Last week, we asked whether you thought Apple charges developers too much to post their apps and services to the App Store.
Based on your responses, the answer is… no. Take a look at the breakdown below; some 52.31 percent of respondents didn’t think Apple charges too much of a commission. Meanwhile, 47.69 percent agree with Farhad Manjoo’s statement in a recent New York Times column that the so-called “Apple tax” is a “costly drag” for developers building products for the iOS and iPadOS ecosystem.
The percentage of “no” might be surprising—who likes giving up a hefty percentage of their earnings to a company, even one hosting their apps? So let’s break down our methodology a bit: Out of 198 responses (a pretty small sample size), 68 came from a Qzzr quiz embedded in last week’s article, and the rest came from quizzes posted on Dice’s social media accounts (LinkedIn, Facebook, Instagram, and Twitter).

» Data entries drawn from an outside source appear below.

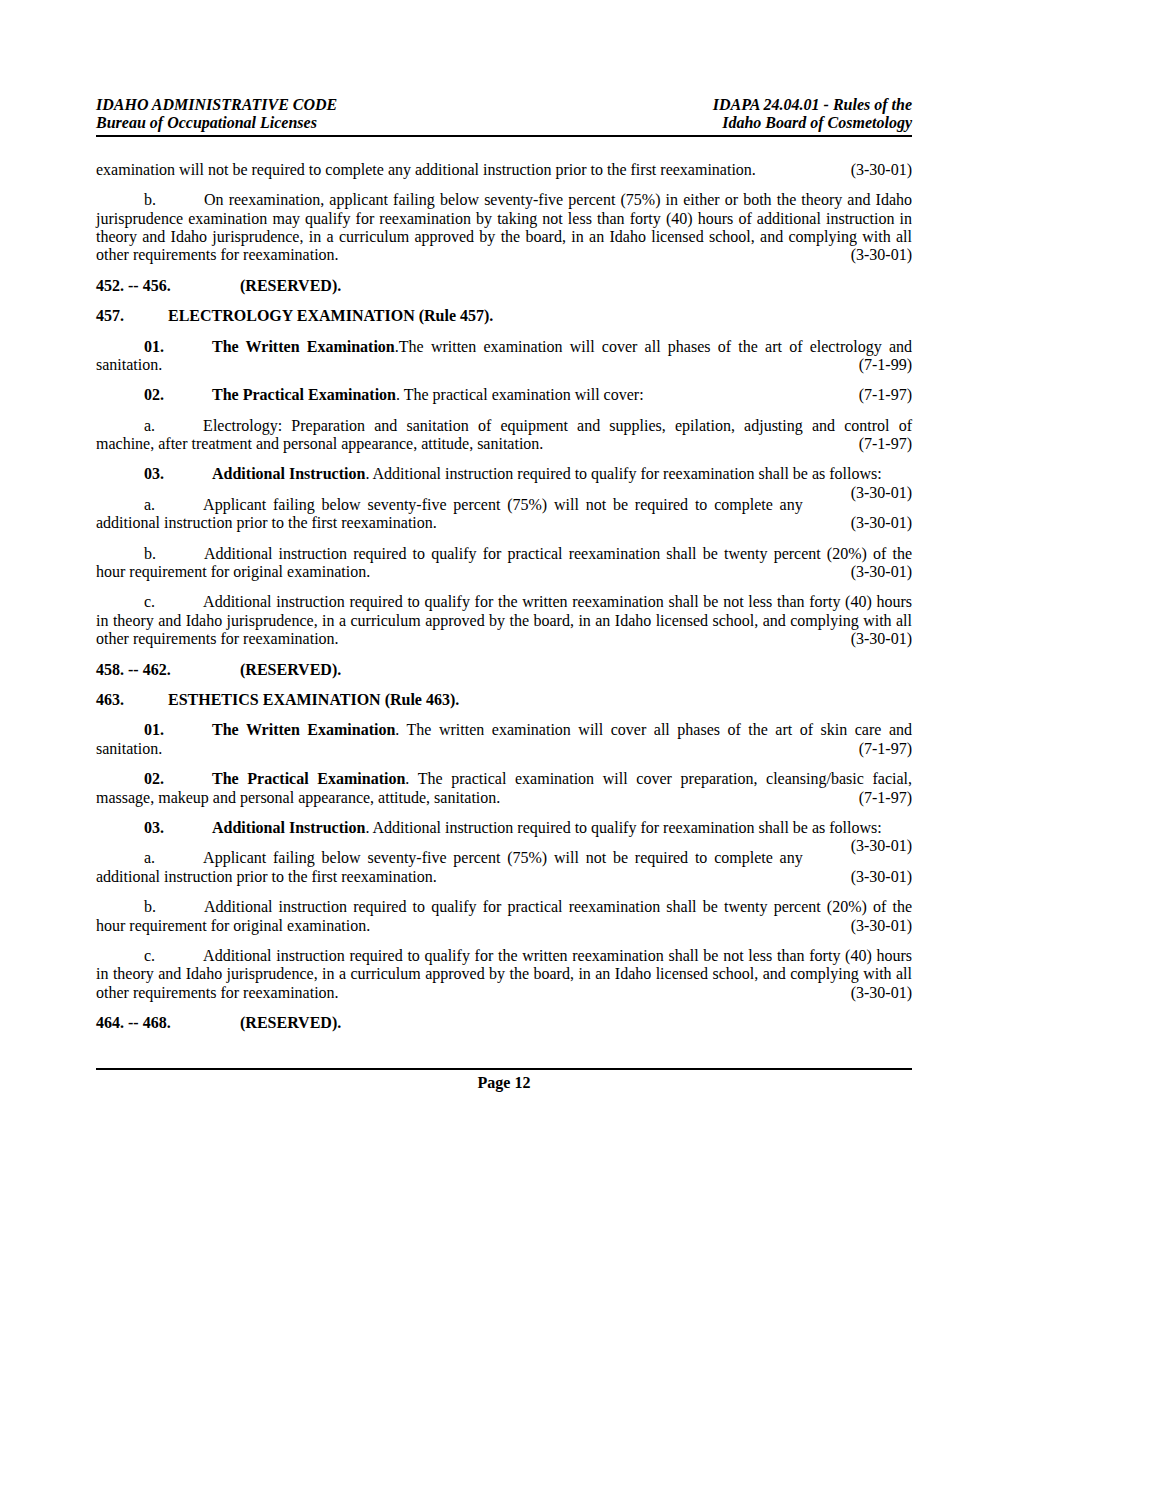IDAHO ADMINISTRATIVE CODE
Bureau of Occupational Licenses
IDAPA 24.04.01 - Rules of the
Idaho Board of Cosmetology
examination will not be required to complete any additional instruction prior to the first reexamination.(3-30-01)
b. On reexamination, applicant failing below seventy-five percent (75%) in either or both the theory and Idaho jurisprudence examination may qualify for reexamination by taking not less than forty (40) hours of additional instruction in theory and Idaho jurisprudence, in a curriculum approved by the board, in an Idaho licensed school, and complying with all other requirements for reexamination.(3-30-01)
452. -- 456.(RESERVED).
457. ELECTROLOGY EXAMINATION (Rule 457).
01. The Written Examination.The written examination will cover all phases of the art of electrology and sanitation.(7-1-99)
02. The Practical Examination. The practical examination will cover:(7-1-97)
a. Electrology: Preparation and sanitation of equipment and supplies, epilation, adjusting and control of machine, after treatment and personal appearance, attitude, sanitation.(7-1-97)
03. Additional Instruction. Additional instruction required to qualify for reexamination shall be as follows:(3-30-01)
a. Applicant failing below seventy-five percent (75%) will not be required to complete any additional instruction prior to the first reexamination.(3-30-01)
b. Additional instruction required to qualify for practical reexamination shall be twenty percent (20%) of the hour requirement for original examination.(3-30-01)
c. Additional instruction required to qualify for the written reexamination shall be not less than forty (40) hours in theory and Idaho jurisprudence, in a curriculum approved by the board, in an Idaho licensed school, and complying with all other requirements for reexamination.(3-30-01)
458. -- 462.(RESERVED).
463. ESTHETICS EXAMINATION (Rule 463).
01. The Written Examination. The written examination will cover all phases of the art of skin care and sanitation.(7-1-97)
02. The Practical Examination. The practical examination will cover preparation, cleansing/basic facial, massage, makeup and personal appearance, attitude, sanitation.(7-1-97)
03. Additional Instruction. Additional instruction required to qualify for reexamination shall be as follows:(3-30-01)
a. Applicant failing below seventy-five percent (75%) will not be required to complete any additional instruction prior to the first reexamination.(3-30-01)
b. Additional instruction required to qualify for practical reexamination shall be twenty percent (20%) of the hour requirement for original examination.(3-30-01)
c. Additional instruction required to qualify for the written reexamination shall be not less than forty (40) hours in theory and Idaho jurisprudence, in a curriculum approved by the board, in an Idaho licensed school, and complying with all other requirements for reexamination.(3-30-01)
464. -- 468.(RESERVED).
Page 12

Via Qzzr, some 70 percent of respondents said “no.” Via social media, though, only 18.8 percent of respondents said “no.” We’d be naïve if we didn’t acknowledge the possibility that someone (or a small group) may have attempted to game the Qzzr quiz by selecting “no” repeatedly, but if we set that aside, there’s a real dichotomy here. Maybe a significant percentage of developers really don’t mind sacrificing as much as 30 percent of their earnings in exchange for Apple’s services.
Despite many developers’ irritation over app commissions, it doesn’t seem like Apple will substantially lower them anytime soon. The company is currently locked in a high-profile court battle with Epic Games (the creator of the ultra-popular “Fortnite” and other interactive entertainment), which is arguing that App Store policies give Apple an unfair monopoly on the mobile-software market. The European Union is also investigating Apple’s App Store practices, including its policies around in-app purchases.
For its part, Apple argues that its fees on apps and subscriptions allows it to offer iOS users a safe, curated experience. The company is aware of developers’ ire over the fees; last year’s App Store Small Business Program lowered its cut of developers’ sales from 30 percent to 15 percent, provided those developers make less than $1 million in annual sales. Based on our own survey data (as imperfect as it may be), it seems some developers genuinely don’t mind giving up that cash.